AI in assessment: ethics and practice
GPTZero's accuracy in detecting AI text is 54-87%, depending on the test. (Source: Stanford HAI, 2023) This means if you accuse 10 students of using AI, 1-5 of them are wrongly accused.
This is an important number. Not because AI in assessment is bad. But because many teachers don't know this number when making decisions.
AI in assessment is a tool. But like any tool - you need to know what it does and doesn't do.
What AI CAN do in assessment
1. Initial screening - saves 50%
30 essays. AI reads through and says: "These 5 are clearly strong. These 10 are average. These 5 need attention."
You don't read 30 essays with the same eye. You read 5 carefully, 10 quickly, 15 routinely. That's 50% time savings - without quality dropping.
2. Grammar and style - speed without errors
AI detects: - Typos (100% accuracy on common errors) - Repetitions ("this is this, which is this") - Confusing sentences (long run-ons)
This DOESN'T detect: - Whether argument is logical - Whether examples are relevant - Whether text is original thinking
3. Feedback drafts - foundation, not end
Prompt: "Read this essay. Give 3 points: 1) what's good, 2) what to improve, 3) question to prompt further thinking."

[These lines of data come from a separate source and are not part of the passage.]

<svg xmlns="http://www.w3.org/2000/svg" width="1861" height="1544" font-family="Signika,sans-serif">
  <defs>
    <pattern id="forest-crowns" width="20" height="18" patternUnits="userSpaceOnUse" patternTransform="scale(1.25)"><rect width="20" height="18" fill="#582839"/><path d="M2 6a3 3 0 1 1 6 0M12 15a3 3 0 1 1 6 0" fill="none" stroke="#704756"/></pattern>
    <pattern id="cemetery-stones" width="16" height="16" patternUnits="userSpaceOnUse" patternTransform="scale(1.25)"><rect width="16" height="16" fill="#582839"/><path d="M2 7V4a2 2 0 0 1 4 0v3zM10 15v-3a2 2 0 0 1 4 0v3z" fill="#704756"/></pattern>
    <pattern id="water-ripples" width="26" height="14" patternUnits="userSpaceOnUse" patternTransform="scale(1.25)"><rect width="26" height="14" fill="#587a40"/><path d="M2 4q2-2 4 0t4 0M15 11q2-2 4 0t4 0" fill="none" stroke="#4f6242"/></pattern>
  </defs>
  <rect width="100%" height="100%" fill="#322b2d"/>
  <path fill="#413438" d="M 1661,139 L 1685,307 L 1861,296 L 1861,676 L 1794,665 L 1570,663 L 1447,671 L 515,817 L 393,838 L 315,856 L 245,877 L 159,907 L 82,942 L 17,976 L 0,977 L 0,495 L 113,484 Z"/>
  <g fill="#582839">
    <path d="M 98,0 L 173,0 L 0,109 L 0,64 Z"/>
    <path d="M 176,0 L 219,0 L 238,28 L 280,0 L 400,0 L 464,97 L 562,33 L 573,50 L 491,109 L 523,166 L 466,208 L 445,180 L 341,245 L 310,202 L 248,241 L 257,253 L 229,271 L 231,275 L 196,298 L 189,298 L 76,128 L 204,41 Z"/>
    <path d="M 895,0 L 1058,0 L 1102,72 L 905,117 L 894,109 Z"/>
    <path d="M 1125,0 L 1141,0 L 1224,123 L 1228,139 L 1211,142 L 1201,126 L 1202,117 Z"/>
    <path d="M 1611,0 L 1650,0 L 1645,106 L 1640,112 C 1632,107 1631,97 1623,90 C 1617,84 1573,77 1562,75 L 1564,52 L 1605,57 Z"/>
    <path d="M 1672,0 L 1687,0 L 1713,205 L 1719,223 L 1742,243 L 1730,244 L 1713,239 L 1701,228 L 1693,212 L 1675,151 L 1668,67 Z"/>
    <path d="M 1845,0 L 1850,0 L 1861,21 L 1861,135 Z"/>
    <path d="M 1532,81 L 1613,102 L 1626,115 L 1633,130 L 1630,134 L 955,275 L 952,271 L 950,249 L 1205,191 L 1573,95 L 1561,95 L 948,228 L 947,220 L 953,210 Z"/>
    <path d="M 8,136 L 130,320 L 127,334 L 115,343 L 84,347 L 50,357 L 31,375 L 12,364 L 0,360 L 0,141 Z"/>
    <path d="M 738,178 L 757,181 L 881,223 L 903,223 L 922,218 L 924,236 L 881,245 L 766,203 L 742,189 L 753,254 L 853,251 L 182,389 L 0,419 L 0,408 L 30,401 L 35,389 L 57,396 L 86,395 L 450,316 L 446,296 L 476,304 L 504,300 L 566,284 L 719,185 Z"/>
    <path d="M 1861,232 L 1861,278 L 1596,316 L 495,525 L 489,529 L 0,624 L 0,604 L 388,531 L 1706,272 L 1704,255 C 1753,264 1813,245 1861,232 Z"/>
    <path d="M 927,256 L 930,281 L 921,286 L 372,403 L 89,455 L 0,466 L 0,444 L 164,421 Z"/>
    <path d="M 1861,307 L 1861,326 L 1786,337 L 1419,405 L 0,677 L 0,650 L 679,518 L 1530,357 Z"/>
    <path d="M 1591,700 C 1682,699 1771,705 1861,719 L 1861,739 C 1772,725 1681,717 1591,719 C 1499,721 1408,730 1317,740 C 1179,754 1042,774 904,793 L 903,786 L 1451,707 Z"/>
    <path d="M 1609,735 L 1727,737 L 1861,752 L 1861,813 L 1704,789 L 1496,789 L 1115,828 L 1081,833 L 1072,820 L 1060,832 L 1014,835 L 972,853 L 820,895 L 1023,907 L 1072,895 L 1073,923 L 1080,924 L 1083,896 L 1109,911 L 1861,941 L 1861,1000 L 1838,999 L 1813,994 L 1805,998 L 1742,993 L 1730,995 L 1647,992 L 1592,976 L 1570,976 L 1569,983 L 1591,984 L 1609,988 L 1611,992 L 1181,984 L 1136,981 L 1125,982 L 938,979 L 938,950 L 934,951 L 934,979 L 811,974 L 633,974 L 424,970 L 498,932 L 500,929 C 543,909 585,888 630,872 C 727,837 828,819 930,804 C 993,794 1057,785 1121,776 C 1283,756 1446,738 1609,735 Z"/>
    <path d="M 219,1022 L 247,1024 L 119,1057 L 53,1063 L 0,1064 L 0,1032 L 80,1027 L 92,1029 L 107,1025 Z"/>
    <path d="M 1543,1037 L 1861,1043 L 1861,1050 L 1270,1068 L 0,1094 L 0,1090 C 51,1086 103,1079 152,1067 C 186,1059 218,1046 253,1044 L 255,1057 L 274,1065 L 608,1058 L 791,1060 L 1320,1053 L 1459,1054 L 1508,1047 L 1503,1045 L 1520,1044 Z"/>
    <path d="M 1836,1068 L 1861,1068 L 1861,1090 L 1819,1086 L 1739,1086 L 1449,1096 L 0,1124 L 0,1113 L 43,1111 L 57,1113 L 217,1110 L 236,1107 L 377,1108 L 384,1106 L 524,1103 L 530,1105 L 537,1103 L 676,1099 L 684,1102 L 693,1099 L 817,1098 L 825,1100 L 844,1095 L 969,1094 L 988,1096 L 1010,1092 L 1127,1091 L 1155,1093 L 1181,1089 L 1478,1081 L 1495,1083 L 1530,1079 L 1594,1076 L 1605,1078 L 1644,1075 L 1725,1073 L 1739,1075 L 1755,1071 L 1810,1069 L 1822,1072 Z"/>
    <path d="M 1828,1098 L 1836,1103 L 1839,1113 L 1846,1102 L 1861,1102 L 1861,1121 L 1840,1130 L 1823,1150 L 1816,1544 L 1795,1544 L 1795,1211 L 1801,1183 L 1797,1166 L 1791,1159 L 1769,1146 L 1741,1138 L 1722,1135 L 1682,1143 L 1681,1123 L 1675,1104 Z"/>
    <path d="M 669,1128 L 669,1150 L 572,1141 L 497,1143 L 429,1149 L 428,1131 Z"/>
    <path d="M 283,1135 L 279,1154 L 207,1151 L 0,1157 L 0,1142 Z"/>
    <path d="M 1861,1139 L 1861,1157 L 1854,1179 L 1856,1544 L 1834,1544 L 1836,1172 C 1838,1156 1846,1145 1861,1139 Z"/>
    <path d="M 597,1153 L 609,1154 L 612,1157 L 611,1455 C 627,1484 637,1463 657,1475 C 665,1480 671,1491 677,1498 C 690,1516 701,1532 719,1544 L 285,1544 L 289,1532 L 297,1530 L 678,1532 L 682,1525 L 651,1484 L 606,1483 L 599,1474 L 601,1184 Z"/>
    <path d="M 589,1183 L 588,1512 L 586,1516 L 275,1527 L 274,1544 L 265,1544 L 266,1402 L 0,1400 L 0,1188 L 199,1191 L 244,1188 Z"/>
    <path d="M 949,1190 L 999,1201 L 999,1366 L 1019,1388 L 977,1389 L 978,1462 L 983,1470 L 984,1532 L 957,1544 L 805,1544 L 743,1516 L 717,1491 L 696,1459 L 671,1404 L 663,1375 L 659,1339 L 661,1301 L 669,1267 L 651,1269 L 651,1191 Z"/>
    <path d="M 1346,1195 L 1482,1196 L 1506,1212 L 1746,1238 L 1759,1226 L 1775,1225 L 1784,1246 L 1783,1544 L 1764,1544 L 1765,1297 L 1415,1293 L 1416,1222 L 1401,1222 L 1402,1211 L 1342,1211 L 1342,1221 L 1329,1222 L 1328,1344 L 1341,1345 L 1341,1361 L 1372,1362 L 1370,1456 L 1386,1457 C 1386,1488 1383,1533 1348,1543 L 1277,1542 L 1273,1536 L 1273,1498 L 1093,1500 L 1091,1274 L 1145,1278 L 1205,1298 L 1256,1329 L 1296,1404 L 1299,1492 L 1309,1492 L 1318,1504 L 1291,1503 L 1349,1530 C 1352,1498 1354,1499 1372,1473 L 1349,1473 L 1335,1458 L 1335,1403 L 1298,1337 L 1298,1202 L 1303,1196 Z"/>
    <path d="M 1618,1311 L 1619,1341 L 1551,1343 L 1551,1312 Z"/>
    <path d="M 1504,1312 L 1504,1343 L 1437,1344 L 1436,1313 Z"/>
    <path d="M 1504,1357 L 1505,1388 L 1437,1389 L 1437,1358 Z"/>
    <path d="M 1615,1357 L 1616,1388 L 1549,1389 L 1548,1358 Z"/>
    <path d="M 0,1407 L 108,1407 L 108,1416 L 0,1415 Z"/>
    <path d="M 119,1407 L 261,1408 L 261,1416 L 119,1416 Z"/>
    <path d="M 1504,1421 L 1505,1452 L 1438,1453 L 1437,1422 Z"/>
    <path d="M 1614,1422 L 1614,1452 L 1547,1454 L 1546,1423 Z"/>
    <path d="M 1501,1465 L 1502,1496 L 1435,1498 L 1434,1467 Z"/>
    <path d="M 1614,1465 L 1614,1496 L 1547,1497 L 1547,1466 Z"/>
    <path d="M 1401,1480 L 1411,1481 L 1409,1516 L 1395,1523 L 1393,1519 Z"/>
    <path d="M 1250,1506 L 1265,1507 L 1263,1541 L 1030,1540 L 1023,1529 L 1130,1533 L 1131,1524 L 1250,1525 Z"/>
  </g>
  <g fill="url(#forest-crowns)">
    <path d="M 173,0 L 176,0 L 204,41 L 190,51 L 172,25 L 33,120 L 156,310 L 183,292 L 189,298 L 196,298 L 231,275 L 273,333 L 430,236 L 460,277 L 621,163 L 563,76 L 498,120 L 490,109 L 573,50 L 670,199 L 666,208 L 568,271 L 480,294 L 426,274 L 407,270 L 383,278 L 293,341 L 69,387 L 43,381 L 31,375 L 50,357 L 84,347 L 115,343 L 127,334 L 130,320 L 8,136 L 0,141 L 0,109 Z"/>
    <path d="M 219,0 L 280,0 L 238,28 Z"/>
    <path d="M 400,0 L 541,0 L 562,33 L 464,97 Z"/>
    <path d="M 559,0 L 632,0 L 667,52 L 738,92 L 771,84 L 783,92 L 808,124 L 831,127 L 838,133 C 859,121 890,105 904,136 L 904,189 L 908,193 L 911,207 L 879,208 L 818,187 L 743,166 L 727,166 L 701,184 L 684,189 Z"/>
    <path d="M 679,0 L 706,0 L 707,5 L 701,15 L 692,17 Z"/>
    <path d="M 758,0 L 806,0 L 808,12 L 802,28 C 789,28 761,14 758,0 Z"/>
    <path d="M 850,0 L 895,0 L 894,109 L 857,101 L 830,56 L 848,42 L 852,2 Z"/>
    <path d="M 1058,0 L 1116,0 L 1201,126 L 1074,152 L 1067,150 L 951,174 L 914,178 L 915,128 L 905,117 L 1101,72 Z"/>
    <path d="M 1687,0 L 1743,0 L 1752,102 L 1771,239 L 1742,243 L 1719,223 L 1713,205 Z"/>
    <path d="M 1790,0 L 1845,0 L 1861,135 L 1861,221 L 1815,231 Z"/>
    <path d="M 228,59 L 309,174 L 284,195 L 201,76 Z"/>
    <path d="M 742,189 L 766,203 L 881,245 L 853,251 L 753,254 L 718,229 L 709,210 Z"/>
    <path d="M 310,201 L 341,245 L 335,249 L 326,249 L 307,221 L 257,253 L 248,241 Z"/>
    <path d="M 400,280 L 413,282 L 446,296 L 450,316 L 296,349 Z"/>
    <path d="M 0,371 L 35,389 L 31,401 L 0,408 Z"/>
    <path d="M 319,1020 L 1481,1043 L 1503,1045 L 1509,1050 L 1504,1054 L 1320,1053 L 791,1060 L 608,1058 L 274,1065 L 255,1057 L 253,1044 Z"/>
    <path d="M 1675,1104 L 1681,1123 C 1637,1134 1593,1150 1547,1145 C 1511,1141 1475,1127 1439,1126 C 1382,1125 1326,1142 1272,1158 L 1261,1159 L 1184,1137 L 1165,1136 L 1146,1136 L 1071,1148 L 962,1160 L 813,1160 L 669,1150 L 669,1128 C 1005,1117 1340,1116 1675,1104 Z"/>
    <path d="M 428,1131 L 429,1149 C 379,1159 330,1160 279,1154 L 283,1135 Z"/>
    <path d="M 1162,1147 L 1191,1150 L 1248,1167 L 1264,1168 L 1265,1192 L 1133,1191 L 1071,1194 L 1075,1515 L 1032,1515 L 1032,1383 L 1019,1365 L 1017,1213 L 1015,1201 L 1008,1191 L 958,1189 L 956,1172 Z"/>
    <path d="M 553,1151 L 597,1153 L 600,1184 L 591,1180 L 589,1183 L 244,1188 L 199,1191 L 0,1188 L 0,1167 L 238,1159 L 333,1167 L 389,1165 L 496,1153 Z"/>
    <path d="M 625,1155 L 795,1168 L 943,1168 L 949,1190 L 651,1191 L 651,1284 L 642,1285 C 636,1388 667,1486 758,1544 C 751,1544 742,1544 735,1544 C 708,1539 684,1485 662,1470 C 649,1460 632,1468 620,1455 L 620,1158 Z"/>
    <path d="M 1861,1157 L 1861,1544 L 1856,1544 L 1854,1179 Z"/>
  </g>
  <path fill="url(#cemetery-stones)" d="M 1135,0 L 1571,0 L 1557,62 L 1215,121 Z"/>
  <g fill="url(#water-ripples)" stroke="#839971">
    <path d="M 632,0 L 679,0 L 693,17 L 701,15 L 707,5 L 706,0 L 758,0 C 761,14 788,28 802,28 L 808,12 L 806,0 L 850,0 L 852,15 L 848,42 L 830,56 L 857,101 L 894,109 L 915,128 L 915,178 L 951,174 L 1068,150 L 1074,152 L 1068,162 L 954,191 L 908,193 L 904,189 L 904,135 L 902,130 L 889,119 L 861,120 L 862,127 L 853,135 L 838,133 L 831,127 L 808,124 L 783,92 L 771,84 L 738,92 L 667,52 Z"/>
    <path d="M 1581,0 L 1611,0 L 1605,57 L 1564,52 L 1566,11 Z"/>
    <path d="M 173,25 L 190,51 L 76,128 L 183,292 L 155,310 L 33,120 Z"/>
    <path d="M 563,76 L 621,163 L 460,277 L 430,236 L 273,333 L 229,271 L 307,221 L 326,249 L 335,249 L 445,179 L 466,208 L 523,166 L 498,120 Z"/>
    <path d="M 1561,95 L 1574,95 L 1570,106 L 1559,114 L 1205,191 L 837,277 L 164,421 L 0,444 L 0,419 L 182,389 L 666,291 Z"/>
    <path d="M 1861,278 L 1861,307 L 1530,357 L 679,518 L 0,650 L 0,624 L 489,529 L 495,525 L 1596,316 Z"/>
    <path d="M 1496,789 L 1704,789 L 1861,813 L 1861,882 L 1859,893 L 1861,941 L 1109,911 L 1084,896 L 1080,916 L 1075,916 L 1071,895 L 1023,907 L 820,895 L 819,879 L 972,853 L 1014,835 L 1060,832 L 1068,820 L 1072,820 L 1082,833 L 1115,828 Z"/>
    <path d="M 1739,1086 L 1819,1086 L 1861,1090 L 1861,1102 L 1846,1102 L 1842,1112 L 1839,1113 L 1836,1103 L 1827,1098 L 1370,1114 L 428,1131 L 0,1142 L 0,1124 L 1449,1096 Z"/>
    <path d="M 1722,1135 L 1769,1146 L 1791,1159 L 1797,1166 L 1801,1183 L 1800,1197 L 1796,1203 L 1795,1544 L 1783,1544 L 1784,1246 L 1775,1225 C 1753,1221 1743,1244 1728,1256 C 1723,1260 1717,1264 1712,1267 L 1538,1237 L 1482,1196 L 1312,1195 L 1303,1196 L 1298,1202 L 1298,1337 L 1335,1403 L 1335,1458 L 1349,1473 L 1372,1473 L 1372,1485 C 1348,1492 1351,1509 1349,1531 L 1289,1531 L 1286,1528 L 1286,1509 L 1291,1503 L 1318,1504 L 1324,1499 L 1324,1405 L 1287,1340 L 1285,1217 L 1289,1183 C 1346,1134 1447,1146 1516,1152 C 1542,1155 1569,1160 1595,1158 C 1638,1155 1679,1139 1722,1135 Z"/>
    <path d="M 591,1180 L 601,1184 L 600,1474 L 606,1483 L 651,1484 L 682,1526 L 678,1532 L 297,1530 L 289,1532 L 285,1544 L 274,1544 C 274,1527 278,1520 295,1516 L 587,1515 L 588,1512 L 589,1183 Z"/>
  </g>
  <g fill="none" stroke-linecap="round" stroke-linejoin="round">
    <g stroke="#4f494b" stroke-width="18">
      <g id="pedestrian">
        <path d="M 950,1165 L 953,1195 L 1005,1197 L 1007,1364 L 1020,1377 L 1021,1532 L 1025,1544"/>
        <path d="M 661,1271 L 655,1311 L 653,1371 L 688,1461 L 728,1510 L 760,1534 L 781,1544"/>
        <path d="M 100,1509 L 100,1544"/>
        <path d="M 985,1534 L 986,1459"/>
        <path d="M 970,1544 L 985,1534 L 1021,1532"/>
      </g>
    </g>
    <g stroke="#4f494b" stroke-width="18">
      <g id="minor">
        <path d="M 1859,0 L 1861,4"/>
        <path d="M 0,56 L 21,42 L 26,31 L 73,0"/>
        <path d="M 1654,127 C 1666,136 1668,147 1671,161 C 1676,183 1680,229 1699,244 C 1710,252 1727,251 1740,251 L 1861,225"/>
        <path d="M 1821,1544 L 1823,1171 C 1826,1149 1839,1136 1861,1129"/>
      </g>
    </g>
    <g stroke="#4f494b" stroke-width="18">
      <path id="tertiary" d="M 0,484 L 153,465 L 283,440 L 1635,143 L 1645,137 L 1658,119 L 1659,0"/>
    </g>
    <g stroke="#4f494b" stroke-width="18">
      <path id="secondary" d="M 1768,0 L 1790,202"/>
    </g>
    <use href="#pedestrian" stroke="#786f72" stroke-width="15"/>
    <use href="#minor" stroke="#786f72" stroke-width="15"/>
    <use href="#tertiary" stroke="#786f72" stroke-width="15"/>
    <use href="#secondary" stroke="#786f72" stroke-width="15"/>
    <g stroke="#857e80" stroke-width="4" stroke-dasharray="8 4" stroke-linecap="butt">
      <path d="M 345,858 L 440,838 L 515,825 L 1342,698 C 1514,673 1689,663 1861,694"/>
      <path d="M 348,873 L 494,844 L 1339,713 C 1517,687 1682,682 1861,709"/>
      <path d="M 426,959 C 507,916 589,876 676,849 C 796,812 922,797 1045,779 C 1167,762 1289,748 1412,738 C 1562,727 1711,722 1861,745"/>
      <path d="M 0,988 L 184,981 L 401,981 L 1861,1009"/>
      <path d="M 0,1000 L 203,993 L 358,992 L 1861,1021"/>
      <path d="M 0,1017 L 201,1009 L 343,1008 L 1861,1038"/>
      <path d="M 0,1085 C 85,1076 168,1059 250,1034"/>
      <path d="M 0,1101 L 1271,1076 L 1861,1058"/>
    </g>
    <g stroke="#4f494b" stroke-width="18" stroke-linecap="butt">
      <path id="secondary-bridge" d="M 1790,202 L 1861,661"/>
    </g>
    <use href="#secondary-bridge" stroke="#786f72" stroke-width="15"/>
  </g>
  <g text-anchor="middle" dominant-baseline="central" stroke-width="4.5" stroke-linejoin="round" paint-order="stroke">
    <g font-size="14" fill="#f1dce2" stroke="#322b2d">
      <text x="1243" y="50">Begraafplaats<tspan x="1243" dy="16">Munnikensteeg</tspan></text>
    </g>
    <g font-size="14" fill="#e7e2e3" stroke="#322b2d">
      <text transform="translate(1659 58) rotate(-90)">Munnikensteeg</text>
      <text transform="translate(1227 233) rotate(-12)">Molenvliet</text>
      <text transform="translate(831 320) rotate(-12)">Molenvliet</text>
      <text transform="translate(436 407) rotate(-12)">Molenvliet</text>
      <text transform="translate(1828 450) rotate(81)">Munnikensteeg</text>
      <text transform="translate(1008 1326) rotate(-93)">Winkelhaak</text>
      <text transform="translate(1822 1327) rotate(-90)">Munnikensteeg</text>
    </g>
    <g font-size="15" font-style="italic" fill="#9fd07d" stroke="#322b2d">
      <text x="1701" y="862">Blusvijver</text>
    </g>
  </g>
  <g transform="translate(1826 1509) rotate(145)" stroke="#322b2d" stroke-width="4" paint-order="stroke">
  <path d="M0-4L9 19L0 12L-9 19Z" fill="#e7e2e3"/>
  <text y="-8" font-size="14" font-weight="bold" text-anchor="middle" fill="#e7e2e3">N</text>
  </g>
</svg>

AI gives draft. You review, adjust, add context.
| AI without adjustment | AI + your adjustment |
|---|---|
| "Structure is clear" | "Structure is clear - especially good use of concrete example in paragraph 2" |
| "Add sources" | "Add sources - try finding one study that supports your claim" |
| "What's the main argument?" | "What's the main argument? I see 2 different ones - which are you actually claiming?" |
What AI CAN'T do in assessment
1. See context
AI doesn't know: - That this student made tremendous progress - That last week was hard for the student - That this is written in L2 - That the student tried risking a new style
Context is your job.
2. Measure effort
AI measures result, not process. But sometimes a 6/10 work is significantly more valuable than 9/10 - because someone tried something new.
3. Reliably detect AI text
GPTZero, Turnitin AI, Originality.ai - they all make mistakes. Stanford HAI study showed: - False positive (accuses innocent): 5-15% - False negative (misses real): 20-40%
This means: use detection as signal, not evidence.
Ethical principles
1. Transparency
If you use AI for drafting feedback - say so.
"I used AI for initial feedback draft. Then I read through and adjusted."
This isn't weakness. It's honest.
2. Final decision is human
AI gives input. You decide. If student challenges - you must be able to explain why you decided that way.
"AI said so" is not an explanation.
3. Data protection
Before pasting student essay into ChatGPT: - Do you have permission? - Where does data go? - Is it used for training?
GDPR applies in Estonian schools. Student text is personal data. Data security in AI projects covers this in detail.
Practical decision guide
| Use | Allowed? | Notes |
|---|---|---|
| Grammar check | Yes | Grammarly, LanguageTool are OK |
| Feedback draft | Yes | But review and adjust |
| Initial sorting | Yes | But don't trust blindly |
| AI text detection | Carefully | Not as evidence, only signal |
| Automatic grade | No | Grade is human decision |
Practical example
25 essays. Teacher uses AI:
Without AI: - 15 min per essay = 6.25 hours - Feedback: 2-3 sentences (tired)
With AI: - 6 min per essay = 2.5 hours - Feedback: 3-5 sentences (fresh)
Result: 3+ hours saved AND better feedback.
Summary
AI in assessment is a tool - not a judge.
- Use for screening and feedback drafts
- Don't use for automatic grading
- Don't trust AI text detection blindly (54-87% accuracy!)
- Be transparent - students must know
- Final decision is always yours
Bad use causes harm. Good use saves hours and improves feedback quality.